In the aspect that interests us, for the purposes of this note, art. 3 of the Law establishes that, for the subjects residing in the country, the tax determination base will be calculated including the contributions to trusts, trusts or foundations of private interest and other similar structures, participation in companies or other entities of any type without Fiscal personality and direct or indirect participation of societies or other entities of any kind, existing at the date of entry into force of the law.
In turn, art. 2nd of Dto. 42/2021, regulatory of the Law, establishes that the subjects of art. 3º of the law must declare as its own and include in the basis of determination of the contribution, the assets contributed to said structures, for a percentage equivalent to that of their participation in these.
The issue generated, by the doctrine, positions around the thesis of the non -taxation of irrevocable trusts, interpreting that such regulations applied only to those who did not have such character.
This gave rise to some jurisprudential history, which we will analyze below.
The Volij cause
In the Volij (2) case, the taxpayer filed a declarative action of certainty so that justice was issued about the obligation or not to include contributions made to irrevocable trusts in the taxable base of the solidarity contribution.
To do this and, as a test of support of her order, the taxpayer contributed an irrevocable Trust contract constituted under the New Zealand law and the detail of the assets provided, revising the taxpayer to the character of a trustee, for being the one who provides the goods.
The judicial decision, in favor of the taxpayer, concluded that in the Trust under analysis, the trustee lacked the decision -making capacity and that the assets provided to the Trust, had left the taxpayer’s domain.
Therefore, under such conditions, such assets were not in the taxpayer’s assets on 12/18/2020, which implied a lack of contributory capacity, if its taxation was intended.
To do this, the judge declared the unconstitutionality of art. 3 of Law 27605 and art. 2nd of Dto. 42/2021 (3).
It should be remembered that the same thesis, regarding the loss of availability and property of the funds provided, was recognized in a timely manner by the treasury through the opinions of Di Asle 1084/02 and DAT 9/13.
The “Williner” cause
Also the TFN (4), had the opportunity to analyze the same theme, in an appeal for repetition denimation presented by the plaintiff in relation to the solidarity contribution, having interpreted the Treasury, which with the goods contributed to a Trustrusable Trust They were taxed.

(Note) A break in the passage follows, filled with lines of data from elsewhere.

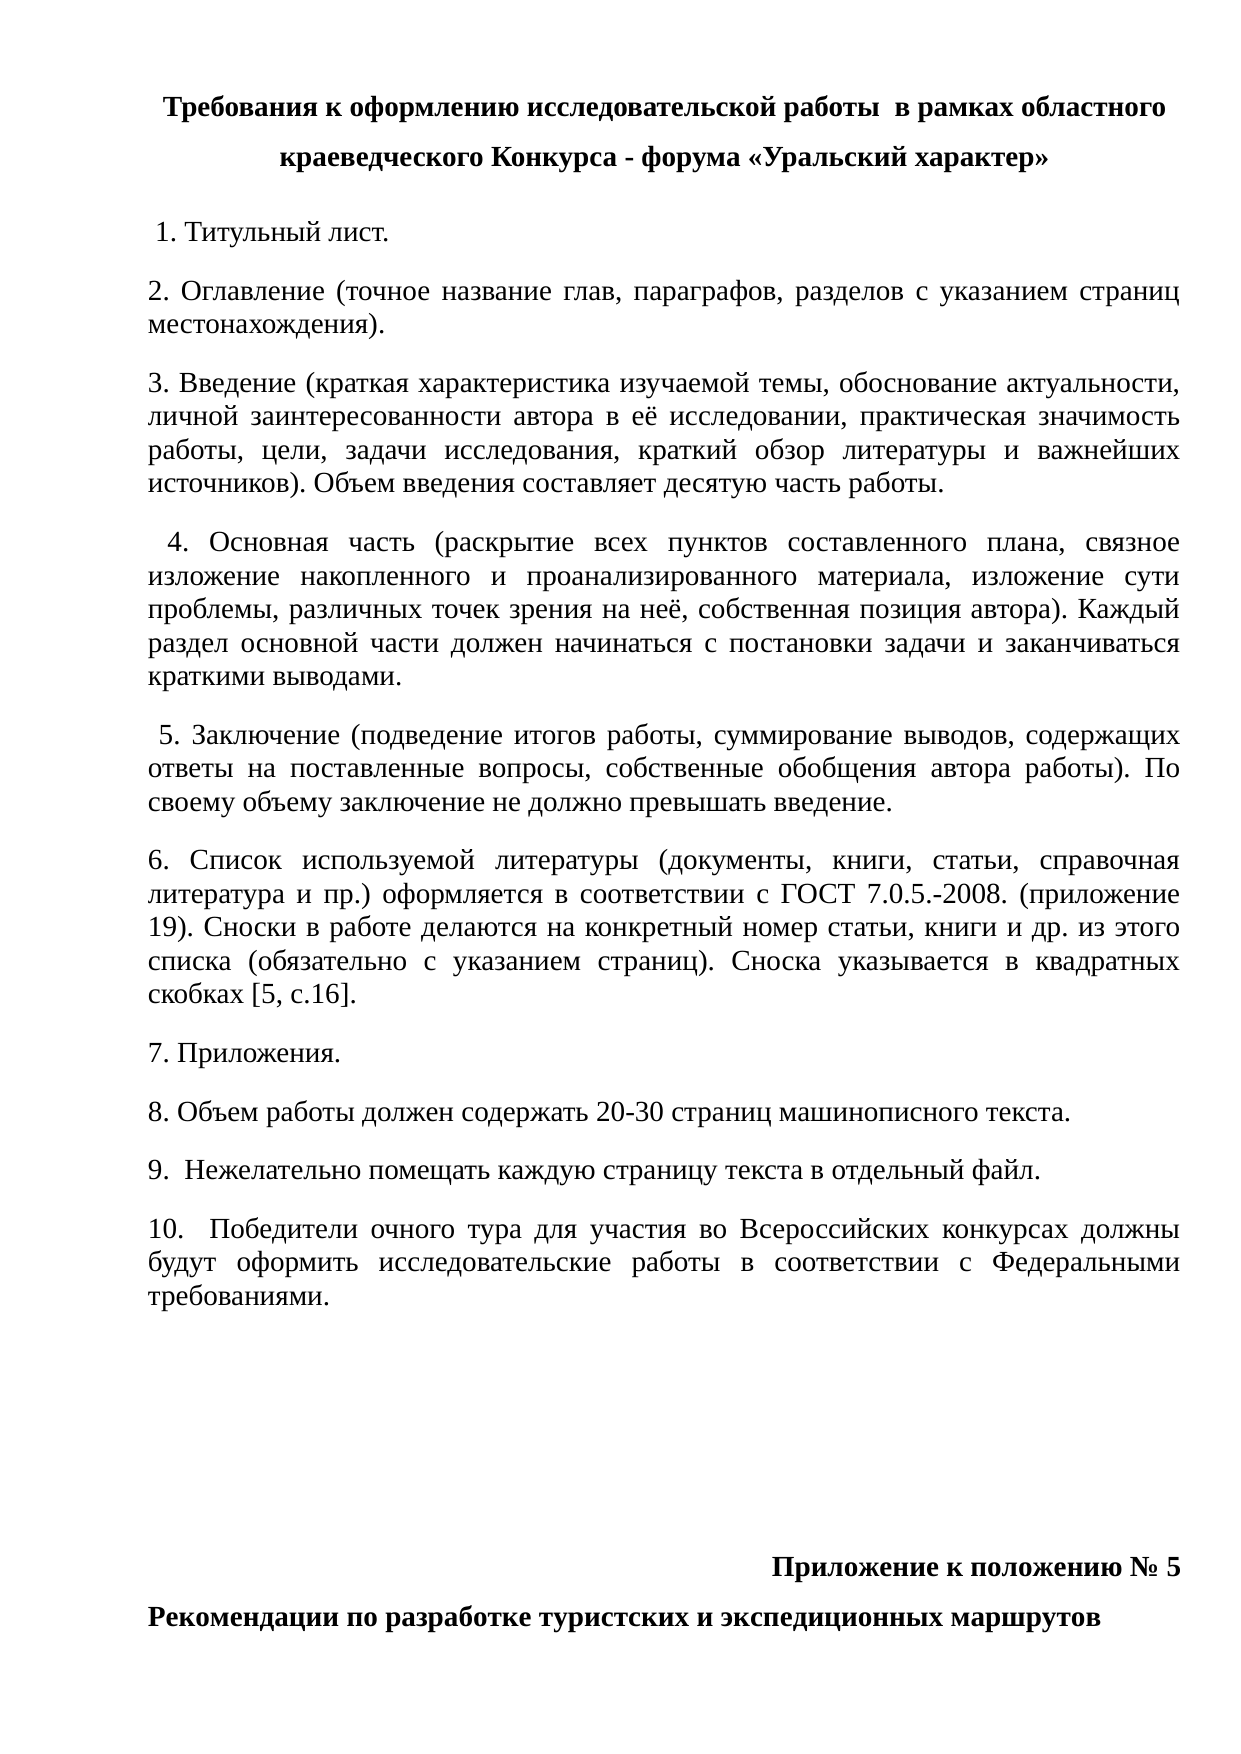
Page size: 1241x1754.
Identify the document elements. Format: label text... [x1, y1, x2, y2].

subtitle 4. Основная часть (раскрытие всех пунктов составленного плана, связное изложение накопленного и проанализированного материала, изложение сути проблемы, различных точек зрения на неё, собственная позиция автора). Каждый раздел основной части должен начинаться с постановки задачи и заканчиваться краткими выводами. [148, 524, 1181, 692]
subtitle 8. Объем работы должен содержать 20-30 страниц машинописного текста. [148, 1094, 1181, 1127]
text Рекомендации по разработке туристских и экспедиционных маршрутов [148, 1599, 1181, 1633]
subtitle 7. Приложения. [148, 1035, 1181, 1069]
subtitle 9. Нежелательно помещать каждую страницу текста в отдельный файл. [148, 1152, 1181, 1186]
subtitle 3. Введение (краткая характеристика изучаемой темы, обоснование актуальности, личной заинтересованности автора в её исследовании, практическая значимость работы, цели, задачи исследования, краткий обзор литературы и важнейших источников). Объем введения составляет десятую часть работы. [148, 365, 1181, 499]
subtitle 1. Титульный лист. [148, 214, 1181, 248]
subtitle 10. Победители очного тура для участия во Всероссийских конкурсах должны будут оформить исследовательские работы в соответствии с Федеральными требованиями. [148, 1211, 1181, 1311]
subtitle 2. Оглавление (точное название глав, параграфов, разделов с указанием страниц местонахождения). [148, 273, 1181, 340]
subtitle 5. Заключение (подведение итогов работы, суммирование выводов, содержащих ответы на поставленные вопросы, собственные обобщения автора работы). По своему объему заключение не должно превышать введение. [148, 717, 1181, 817]
subtitle 6. Список используемой литературы (документы, книги, статьи, справочная литература и пр.) оформляется в соответствии с ГОСТ 7.0.5.-2008. (приложение 19). Сноски в работе делаются на конкретный номер статьи, книги и др. из этого списка (обязательно с указанием страниц). Сноска указывается в квадратных скобках [5, с.16]. [148, 842, 1181, 1010]
text Приложение к положению № 5 [148, 1549, 1181, 1582]
subtitle Требования к оформлению исследовательской работы в рамках областного краеведческого Конкурса - форума «Уральский характер» [148, 89, 1181, 172]
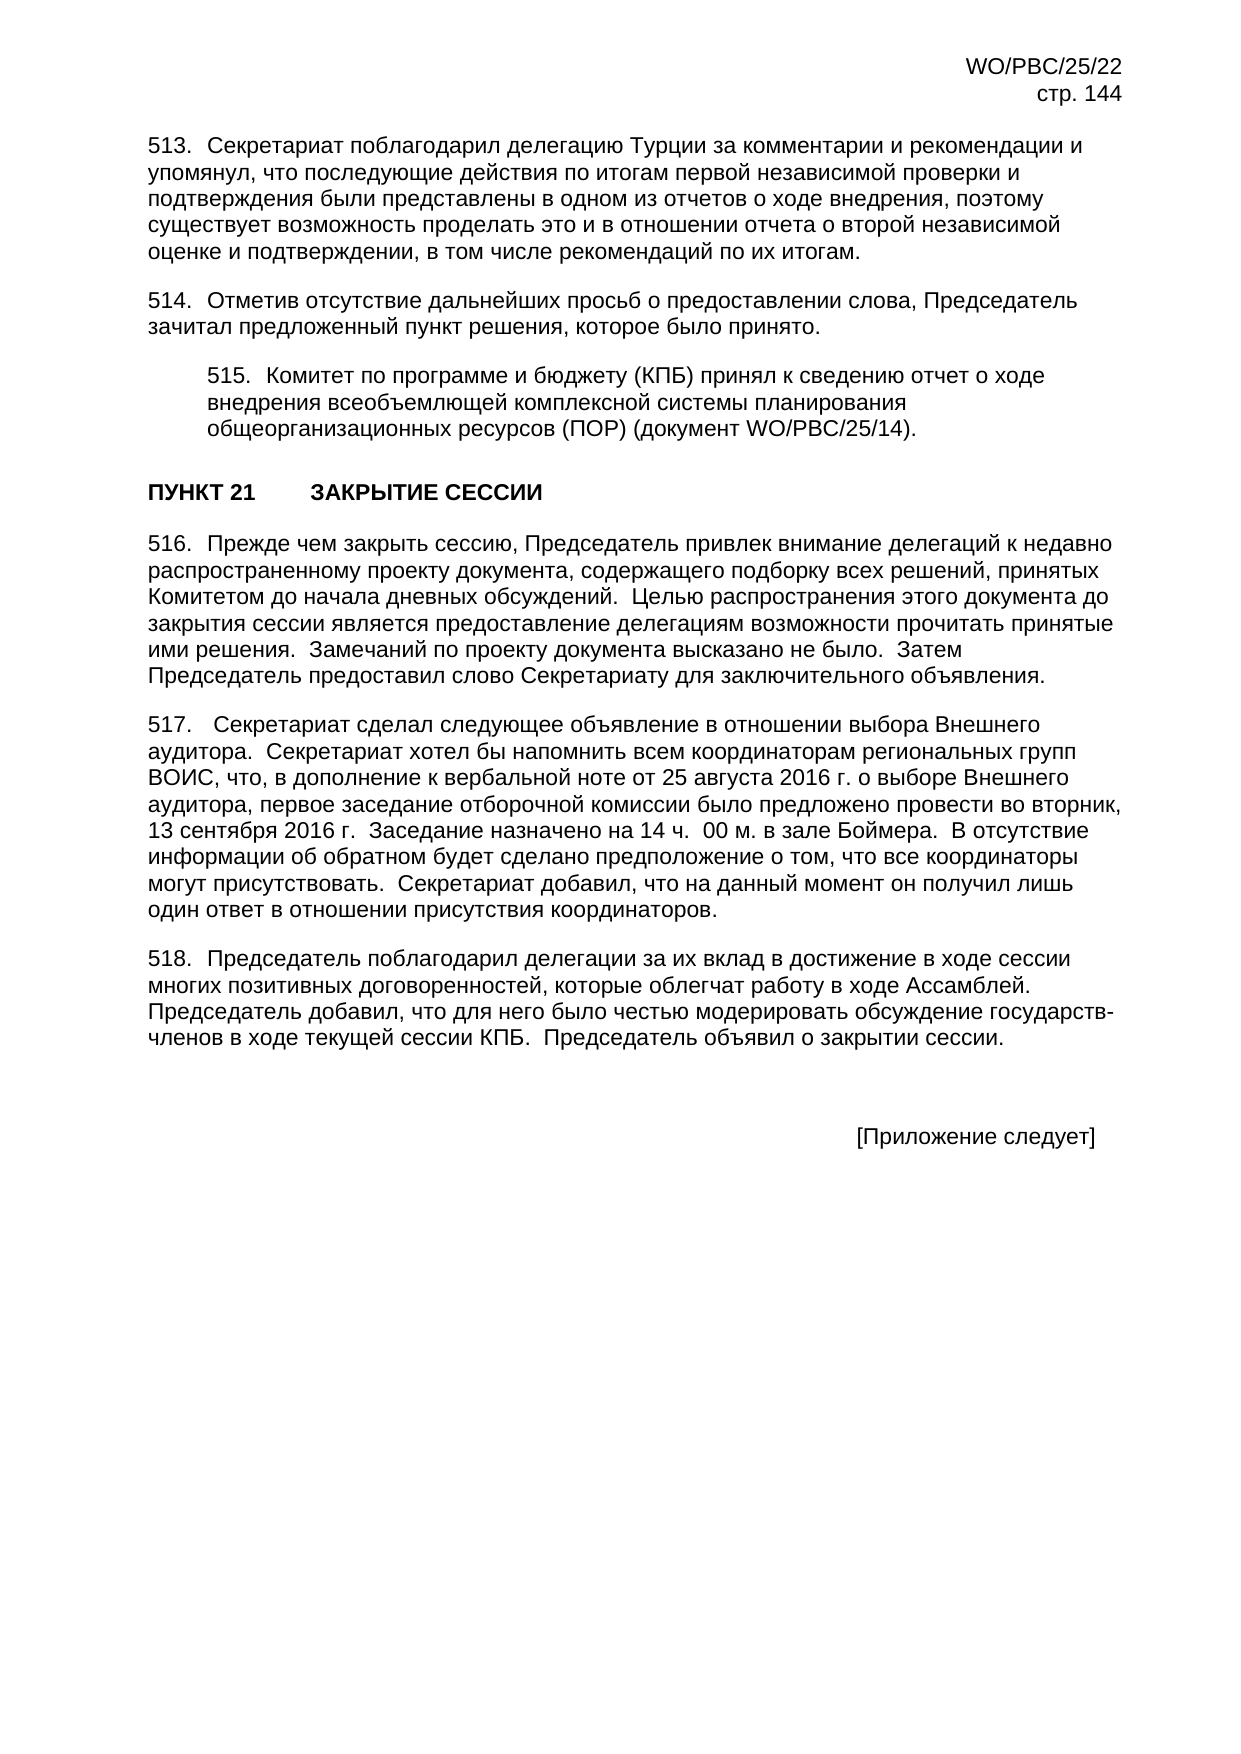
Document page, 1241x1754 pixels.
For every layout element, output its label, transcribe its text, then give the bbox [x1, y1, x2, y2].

list Отметив отсутствие дальнейших просьб о предоставлении слова, Председатель зачитал предложенный пункт решения, которое было принято. [148, 287, 1122, 339]
list Секретариат поблагодарил делегацию Турции за комментарии и рекомендации и упомянул, что последующие действия по итогам первой независимой проверки и подтверждения были представлены в одном из отчетов о ходе внедрения, поэтому существует возможность проделать это и в отношении отчета о второй независимой оценке и подтверждении, в том числе рекомендаций по их итогам. [148, 132, 1122, 264]
list Прежде чем закрыть сессию, Председатель привлек внимание делегаций к недавно распространенному проекту документа, содержащего подборку всех решений, принятых Комитетом до начала дневных обсуждений. Целью распространения этого документа до закрытия сессии является предоставление делегациям возможности прочитать принятые ими решения. Замечаний по проекту документа высказано не было. Затем Председатель предоставил слово Секретариату для заключительного объявления. [148, 530, 1122, 688]
list Секретариат сделал следующее объявление в отношении выбора Внешнего аудитора. Секретариат хотел бы напомнить всем координаторам региональных групп ВОИС, что, в дополнение к вербальной ноте от 25 августа 2016 г. о выборе Внешнего аудитора, первое заседание отборочной комиссии было предложено провести во вторник, 13 сентября 2016 г. Заседание назначено на 14 ч. 00 м. в зале Боймера. В отсутствие информации об обратном будет сделано предположение о том, что все координаторы могут присутствовать. Секретариат добавил, что на данный момент он получил лишь один ответ в отношении присутствия координаторов. [148, 711, 1122, 922]
subtitle ПУНКТ 21 ЗАКРЫТИЕ СЕССИИ [148, 479, 1122, 505]
list Председатель поблагодарил делегации за их вклад в достижение в ходе сессии многих позитивных договоренностей, которые облегчат работу в ходе Ассамблей. Председатель добавил, что для него было честью модерировать обсуждение государств-членов в ходе текущей сессии КПБ. Председатель объявил о закрытии сессии. [148, 945, 1122, 1051]
list Комитет по программе и бюджету (КПБ) принял к сведению отчет о ходе внедрения всеобъемлющей комплексной системы планирования общеорганизационных ресурсов (ПОР) (документ WO/PBC/25/14). [207, 362, 1122, 442]
list [Приложение следует] [148, 1123, 1122, 1149]
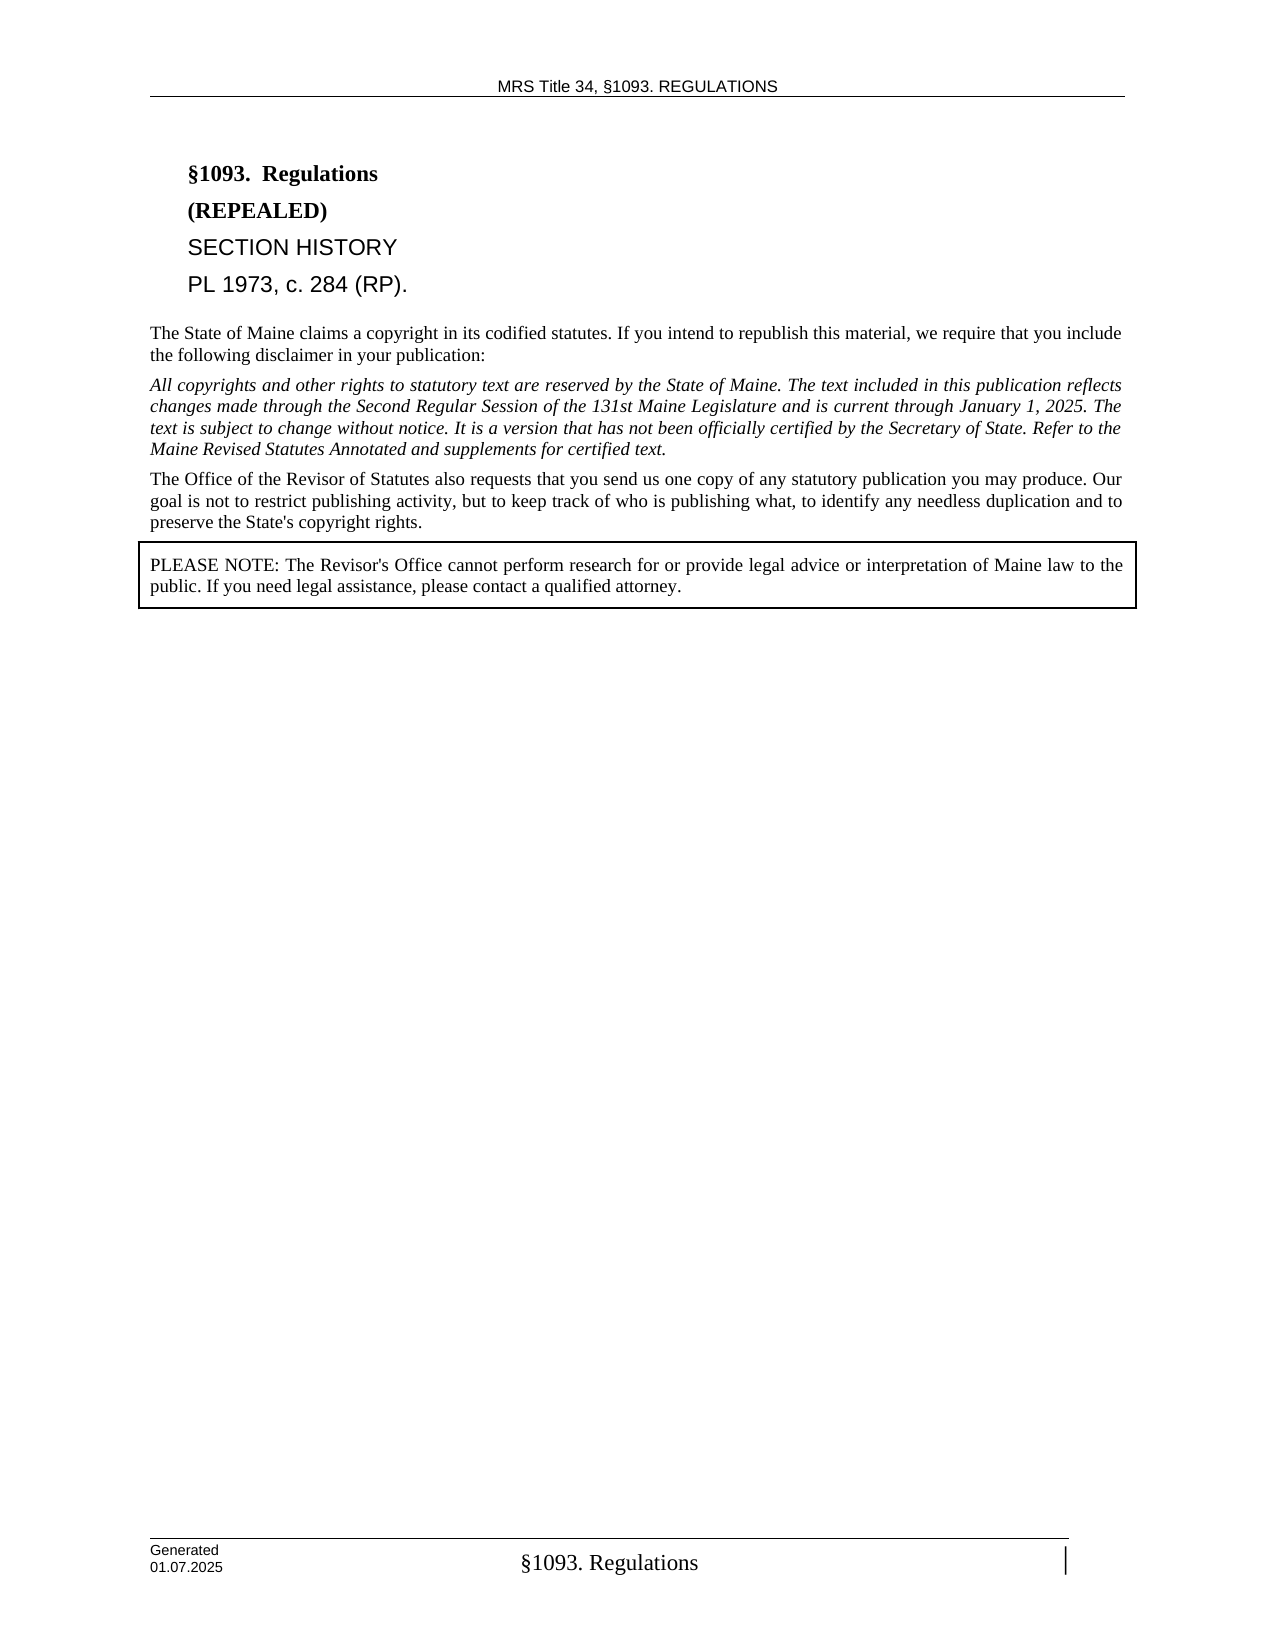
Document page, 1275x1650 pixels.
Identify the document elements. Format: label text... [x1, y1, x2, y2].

The TFN analyzes the Trust, depending on the DAT 9/23 opinion, highlighting that the Treasury himself had recognized as conditions for his irrevocability, the effective disappowment of the goods provided (they do not resume the assets of the fiducier) and the fact that the contributor does not Count on decision -making powers of such importance that they interpret that they constitute the members of the property of the Fund (indirect address).
On the other hand, it is required that the contributor or beneficiary does not possess the quality of protectors of the goods or have some type of incidence in their administration.
In this way, the ruling concludes that, in the case, none of those requirements was questioned by the treasury, so it was before an irrevocable trust, so that the goods provided, from its constitution, no longer no longer They were of their property at the time of the sanction of Law 27605, so their consideration does not correspond in the determination of the lien.
Precisely, the provisions of the Dto. 42/2021, regarding the clarification that The subjects had to include the assets contributed to the respective structures, in the percentage equivalent to that of their participation in those, Evidence that does not refer to an irrevocable Trust, since by virtue of the nature of the aforementioned instrument, there is no participation by the plaintiff in that.
This, since the Trust is irrevocable in question, that is to say that it cannot be revoked by the contributor, and by not reserving decisor faculties on the direction of the goods or their administration, the assets contributed in due course ceased to be the property of the actor and, Therefore, they cannot be taxed in their head.
On the other hand, the ruling analyzes an additional aspect, discarding a possible evasion or illusion maneuver of the tax, since the detachment of the goods by the taxpayer was prior to the entry into force of the norm, even prior to the “Period of suspicion” and even more prior to the fact that there have been the circumstances that motivated the dictation of the norm.
In summary, it is concluded that the taxable event is not verified at the time of the entry into force of the ASE law, revoking the resolution appealed and, consequently, taking place for the requested repetition, with more the corresponding interests.
Public Accountant Partner of the Studio Bertazza, Nicolini, Corti and Asoc.
(1) BO 12/18/2020.
(2) “Volij, Gabriela Verónica” Federal Administrative Court No. 8 of 11/28/2023.
(3) The sentence was appealed to the Chamber by the Treasury.
(4) “Magdalena Maria Williner” TFN, Sala “B” of 12/13/2024.